Mas afinal... Clio é o quê? - explicitação dos objectivos deste blog

Antes de mais, sejam bem vindos. Os motivos que me levaram à criação deste blog não são por certo inovadores: recorrer às novas tecnologias da informação e comunicação como um meio de divulgação. Divulgação do quê afinal? - perguntam-me, legitimamente. E respondo-vos com o título: do mundo mágico da Clio. Para aqueles que não o saibam (ou antes: não se recordem) Clio era uma das nove musas gregas, a deusa da História. Farei agora um pequeno parêntisis para expôr uma pequena cursiosidade, a propósito das musas: "As musas eram nove deusas das artes e ciências na mitologia grega. Eram filhas de Zeus, o rei dos deuses, e de Mnemosine, a deusa da memória. Cada musa protegia uma certa arte ou ciência. Viviam no Monte Olimpo com seu líder, o deus Apolo. Com ele permaneciam jovens e belas eternamente, e com ele aprenderam a cantar. Podiam ver o futuro, o que poucos deuses podiam fazer, tinham também o dom de banir toda tristeza e dor. As musas tinham vozes agradáveis e melódicas e freqüentemente cantavam em coro. Os primeiros escritores e artistas gregos pediam inspiração às musas antes de começar a trabalhar. Qualquer uma delas podia ser invocada, apesar de cada uma proteger uma arte ou ciência especial. Musa é uma palavra que vem do grego "mousa"; dela derivam museu que, originalmente significa "templo das musas", e música que significa "arte das musas"." (http://www.edukbr.com.br/artemanhas/mit_grega.asp)
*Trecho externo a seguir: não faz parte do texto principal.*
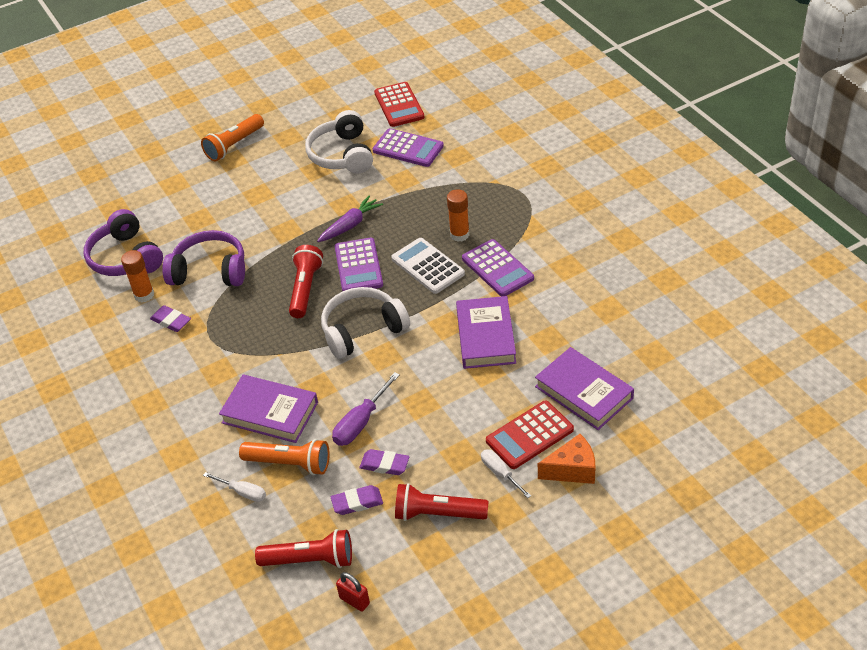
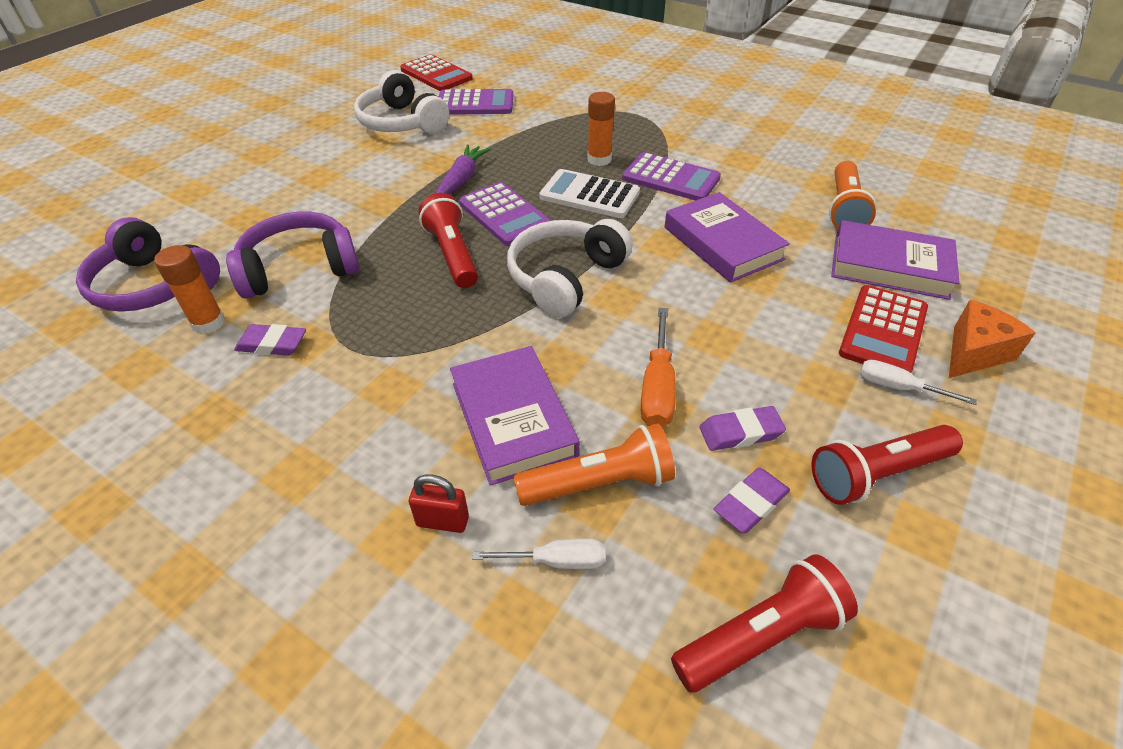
camera: 30 degrees left, 0 degrees up
orange flashlight [201,114,264,161] -> orange flashlight moved to [829,161,877,229]
purple book [219,375,318,443] -> purple book turned 75 degrees clockwise [450,346,580,486]
purple screwdriver [332,372,400,446] -> orange screwdriver [641,308,676,427]
red padlock [336,572,370,612] -> red padlock moved to [409,474,469,533]

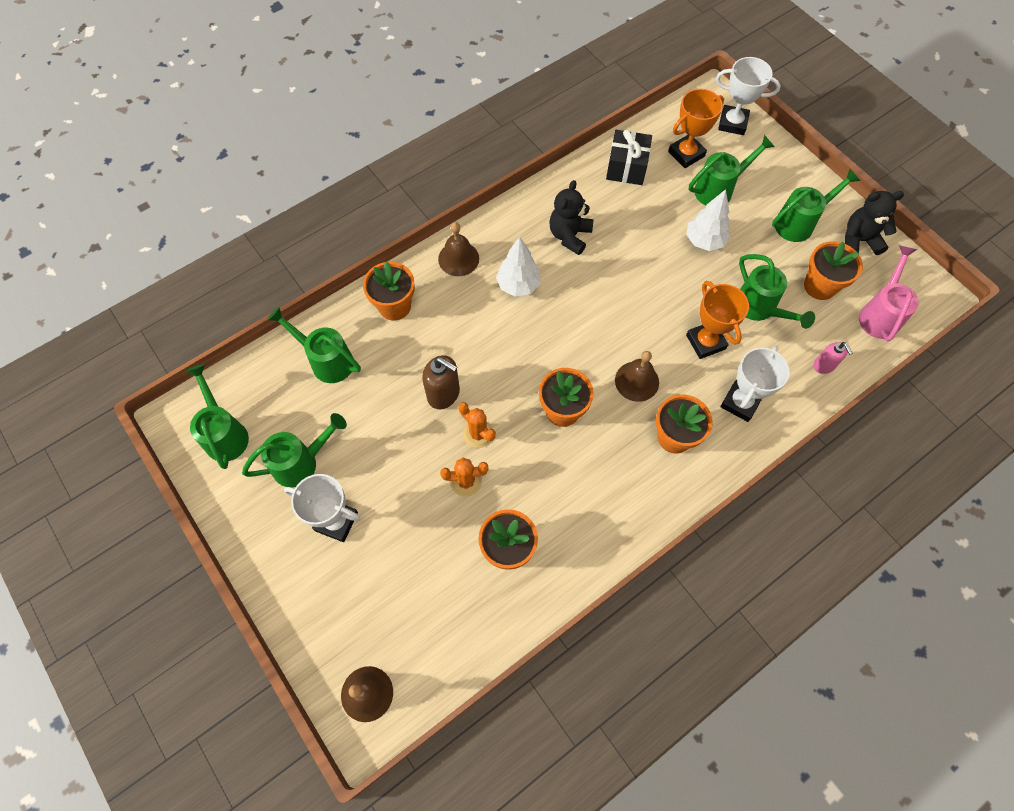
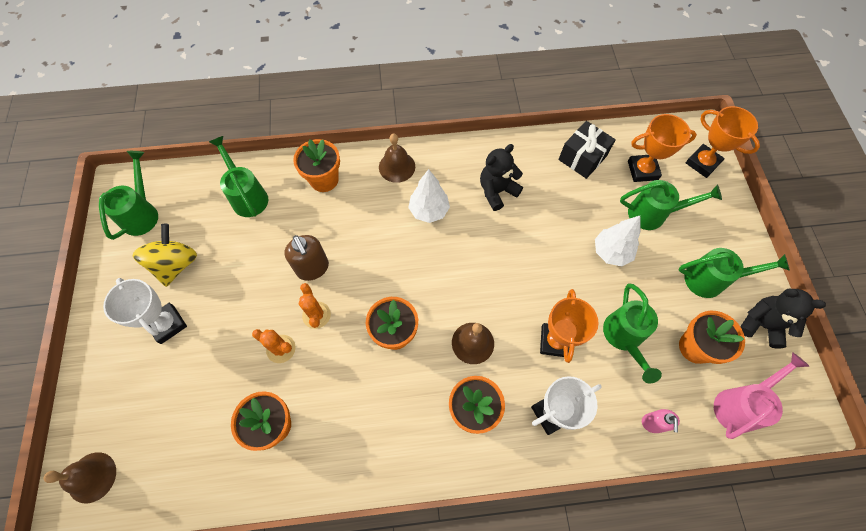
camera: 30 degrees right, 0 degrees up
green watering can [242,413,347,488] -> yellow spinning top [133,224,197,287]
white trophy [716,57,781,135] -> orange trophy [686,106,760,178]

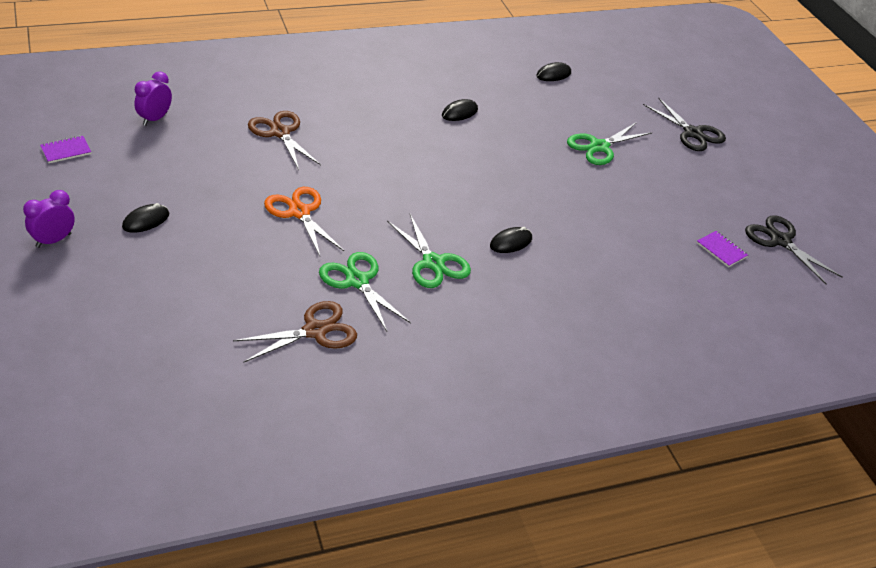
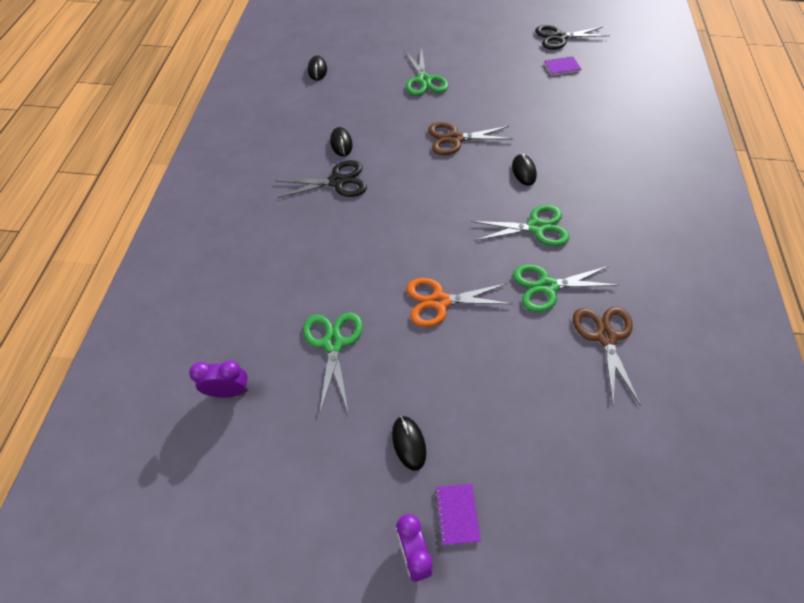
camera: 60 degrees left, 15 degrees up
purple notebook [40,136,91,163] -> purple notebook moved to [435,484,481,545]
purple clock [134,71,172,126] -> purple clock turned 120 degrees clockwise [189,360,248,398]
brown scissors [248,111,321,170] -> brown scissors moved to [428,122,514,155]
black scissors [643,97,726,151] -> black scissors moved to [276,160,367,198]
none -> green scissors [303,312,363,412]

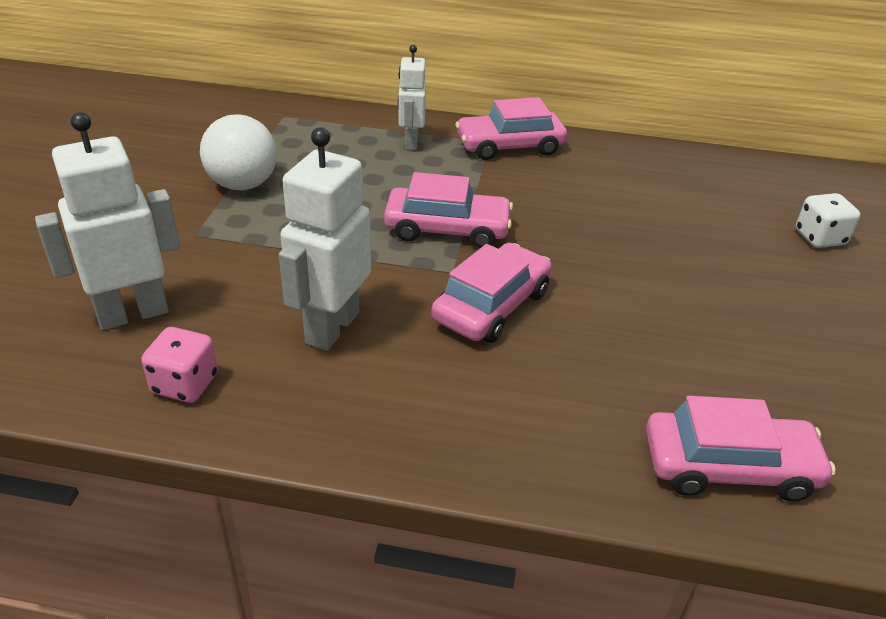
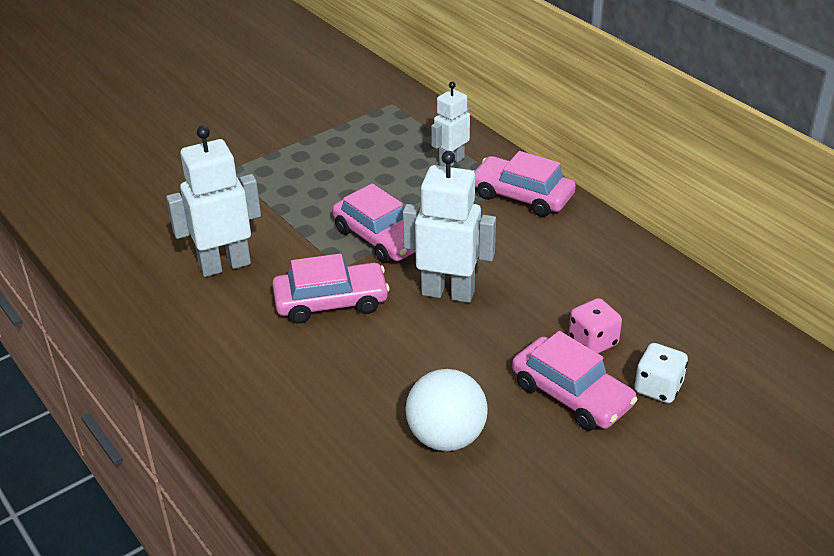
camera: 45 degrees right, 0 degrees up
white robot [35,112,180,330] -> white robot moved to [403,151,496,303]
pink dice [141,327,218,403] -> pink dice moved to [569,298,622,353]
white ball [200,114,277,190] -> white ball moved to [405,369,488,451]
pink car [646,396,836,502] -> pink car moved to [512,331,638,431]

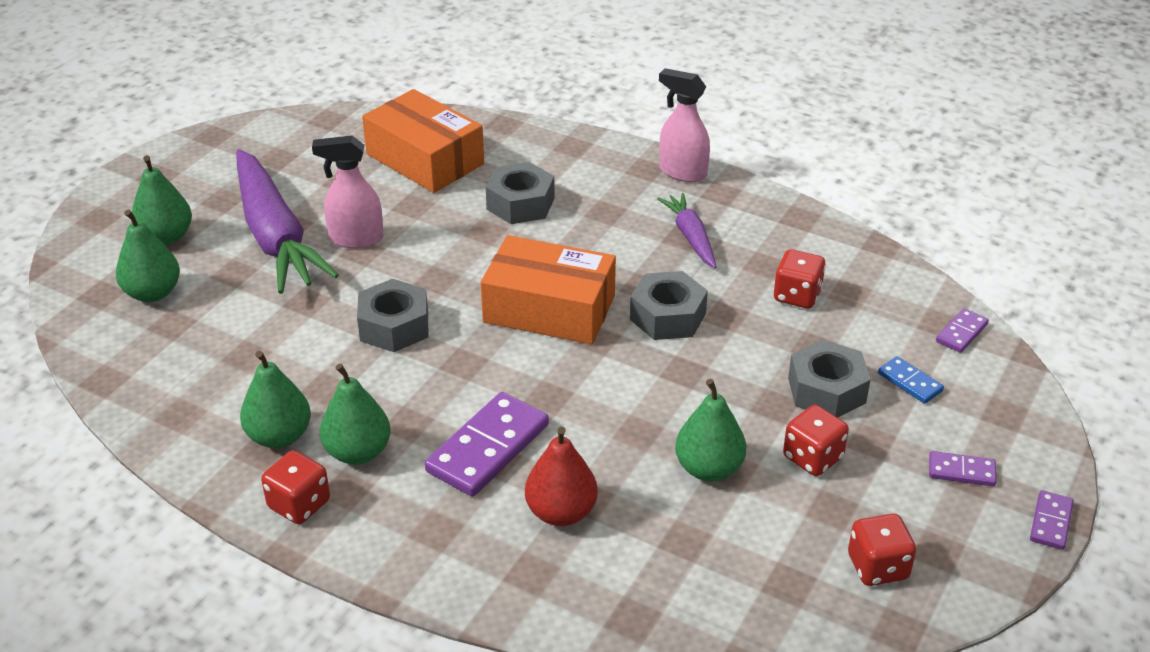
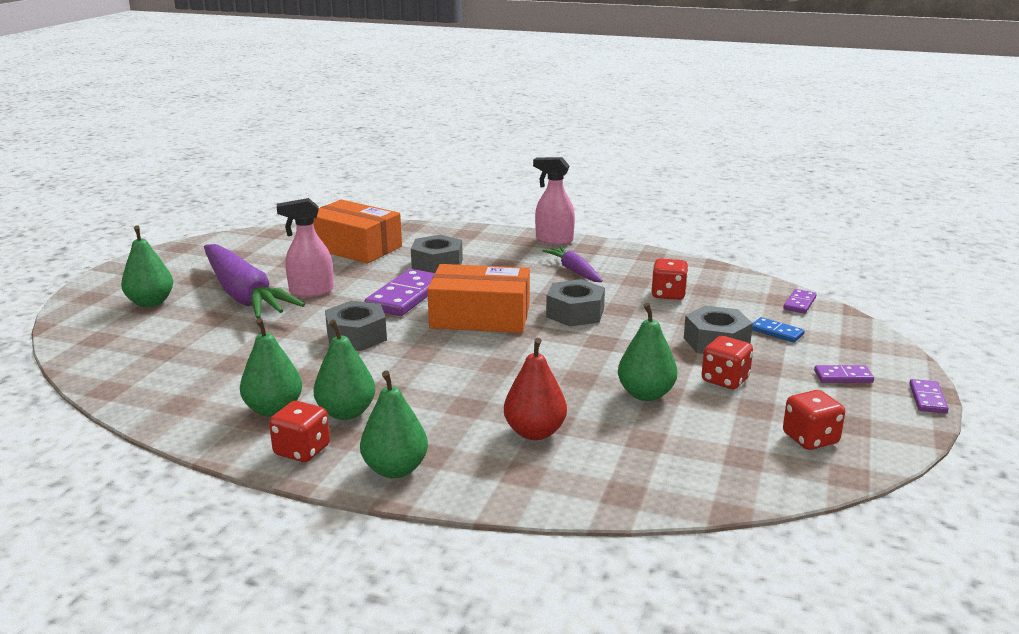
camera: 10 degrees left, 15 degrees down
green pear [116,210,180,302] -> green pear moved to [360,370,428,478]
purple domino [425,392,549,497] -> purple domino moved to [364,269,435,316]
Este será portanto um blog inteiramente dedicado à História. Pretende-se que todos aqueles que se interessem por estes temas possam assim participar, questionar, criticar, tirar dúvidas, pesquisar, discutir e comentar. O público-alvo que visa atingir é muito lato. Não pretendo aqui dirigir-me apenas a académicos, professores ou eruditos. Convido todos os estudantes de História (de qualquer nível de ensino, qualquer faixa etária), convido também aqueles que, embora enverendando por outras áreas do saber nutram uma particular afinidade pela História, e ainda aqueles que, mesmo sem terem desenvolvido um gosto especial por esta ciência, gostem de aprender, com a promessa que, da minha parte, tudo farei para que literalmente se apaixonem pela minha História.
Podem desde já enviar comentários, colocar questões, propor temas de debate... Farei os possíveis para tentar esclarecer-vos.
No âmbito da divulgação pretendo também alertar todos aqueles que por aqui passarem para uma nova história, uma história que ultrapassa muito os limites dos programas escolares do ensino básico e secundário. O que é a História? Qual a sua área de estudo, metodologias e objectivos? O que é a investigação histórica e em que consiste? - estas são questões que considero importantes que sejam esclarecidas desde o início. Será portanto em torno destes assuntos que me debruçarei no próximo post. Veremos então quais são as fronteiras desse imenso mundo mágico da Clio.
Até a uma próxima! E que a Clio vos inspire!